* _EXERCISE GOAL_
Carry on the budget speech excerpt about public pay and social partnership below, beginning right after its final sentence; the data that follows it is not part of the speech.

* _PASSAGE FOR REVIEW_
*** Begin section ***

In addition to flexibility and modernisation, value for money in public services also requires that our wage bill remains reasonable.   Pay costs in the public service represent a high percentage of total expenditure, to a greater extent than in the enterprise sector of the economy.   We must ensure that wage costs are managed and that any pay increases are realistic, having regard to our low inflation environment and to trends in productivity compared to international norms.

As a small society, we have an innate capacity to move quickly and to anticipate change.   We also have the capacity to engage in dialogue with one another and to work together for the benefit of a real, national common interest.   The social partnership framework which we have operated since 1987 provides a tried and tested mechanism to realise that potential.  It has delivered in the past.   It can deliver again, not only for trade unions and their members, but also for employers and the enterprise sector, including farmers, through its contribution to the successful management of change, and for the wider community, through the stability and confidence which industrial harmony and a shared understanding can provide.   I strongly believe that early engagement between the social partners and the Government, and early agreement on a new social partnership framework, would be in the best interests of the entire community.   I believe that the measures announced in this Budget should significantly help to underpin progress towards such an agreement.

*** End section ***

* _RECORD EXCERPTS_
*** Begin section ***

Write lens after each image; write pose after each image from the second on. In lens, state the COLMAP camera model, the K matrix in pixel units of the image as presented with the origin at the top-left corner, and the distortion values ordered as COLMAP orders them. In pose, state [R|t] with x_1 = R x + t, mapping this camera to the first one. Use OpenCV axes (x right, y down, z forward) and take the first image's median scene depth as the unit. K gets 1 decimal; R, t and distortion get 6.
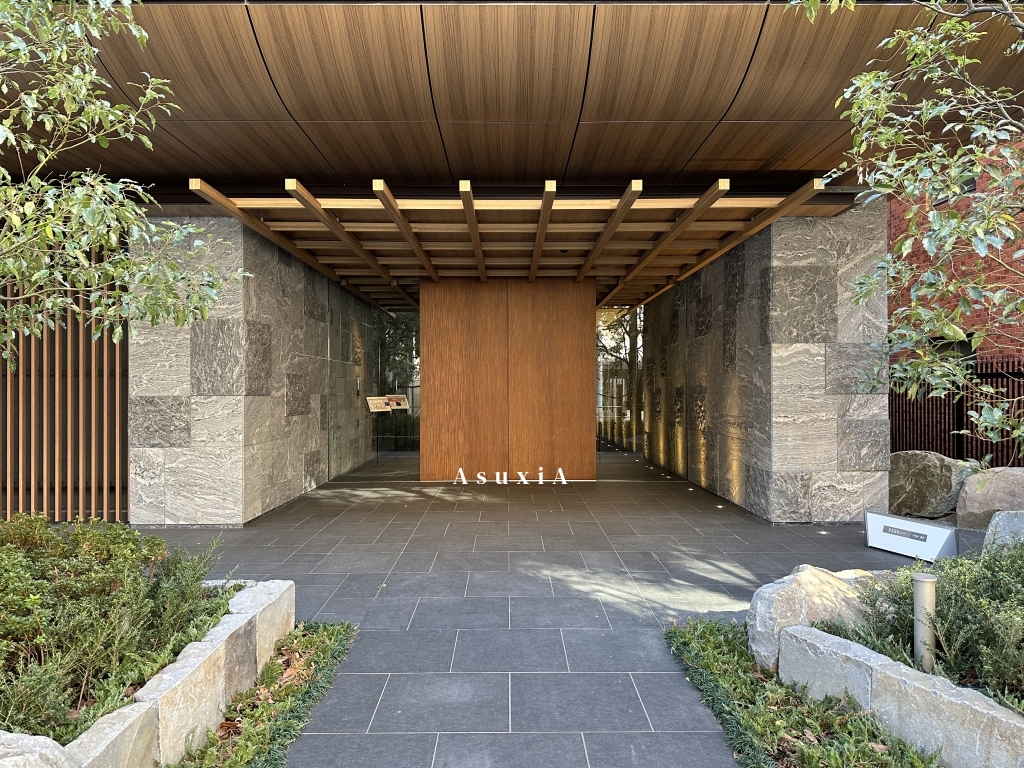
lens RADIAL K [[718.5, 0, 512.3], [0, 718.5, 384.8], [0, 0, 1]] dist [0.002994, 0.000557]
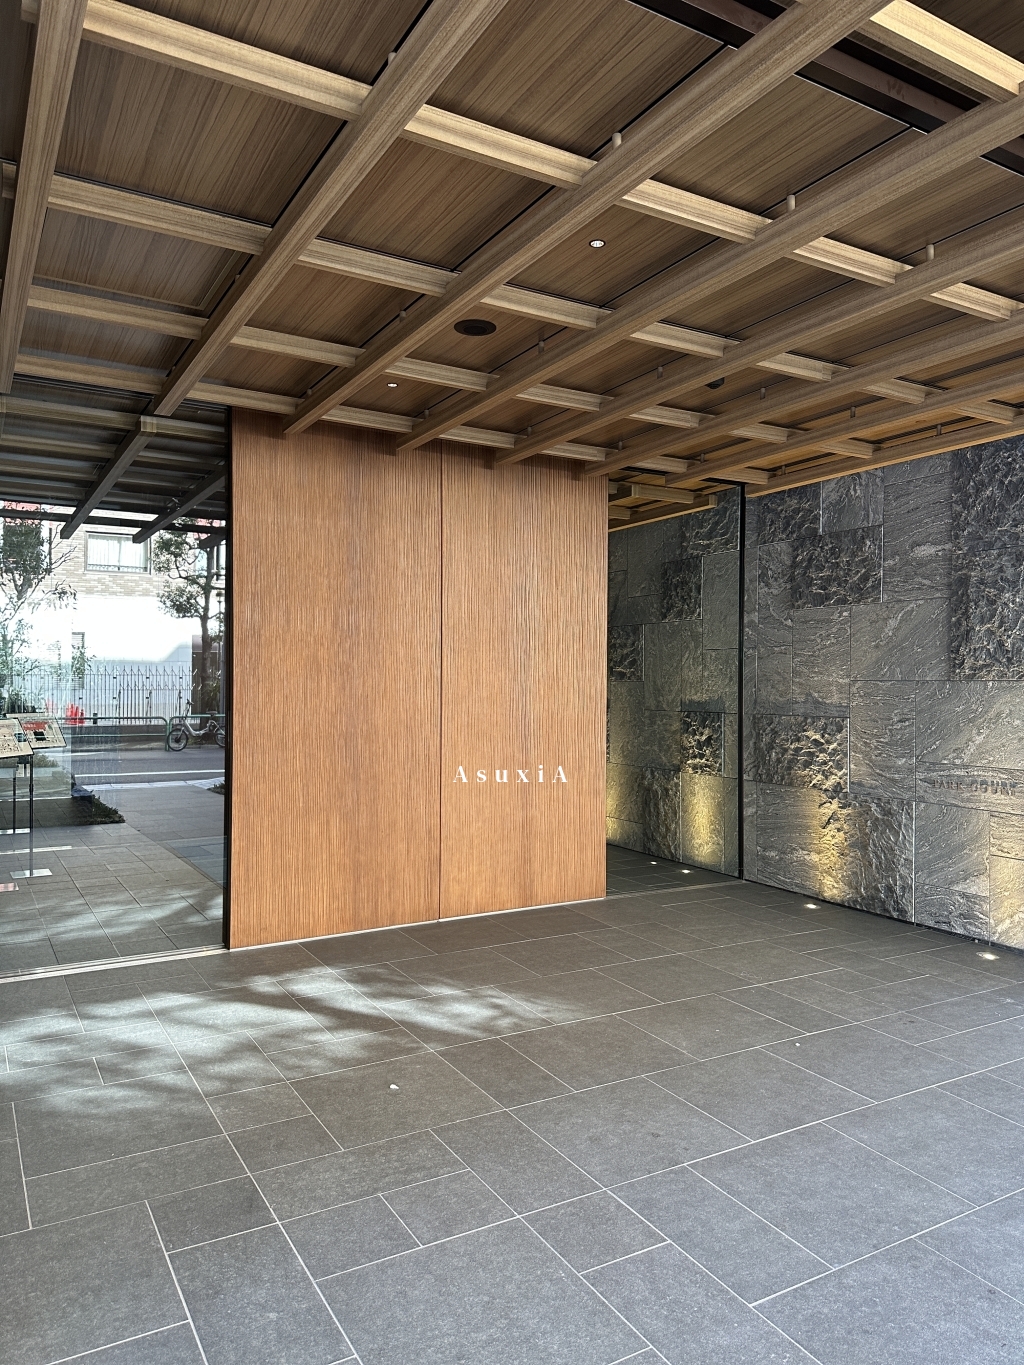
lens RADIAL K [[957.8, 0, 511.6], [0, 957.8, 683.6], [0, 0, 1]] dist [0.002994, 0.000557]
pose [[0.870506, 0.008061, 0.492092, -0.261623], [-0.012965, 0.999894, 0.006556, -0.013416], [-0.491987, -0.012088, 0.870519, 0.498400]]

*** End section ***
*** Begin section ***

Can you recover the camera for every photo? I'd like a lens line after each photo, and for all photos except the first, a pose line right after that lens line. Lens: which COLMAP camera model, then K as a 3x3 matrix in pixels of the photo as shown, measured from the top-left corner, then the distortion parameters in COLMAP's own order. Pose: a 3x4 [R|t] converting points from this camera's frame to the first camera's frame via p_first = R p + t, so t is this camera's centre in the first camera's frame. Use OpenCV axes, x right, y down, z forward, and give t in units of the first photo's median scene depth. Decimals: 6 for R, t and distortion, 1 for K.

*** End section ***

* _ANSWER TO THE PROBLEM_
This Budget provides the means by which we can consolidate our strong growth and development, based on high employment and rising productivity into the future.   It provides a generous and sustainable response to the needs of those who are most at risk in our society.   It provides realistic and effective support for families and children facing the pressures of life in a modern and dynamic economy.   Above all, it provides evidence that this Government continues to honour its commitments, to manage our economic and social affairs with care and imagination, to balance securing long-term growth with more immediate improvements in the quality of life of our citizens.   I commend it to the House.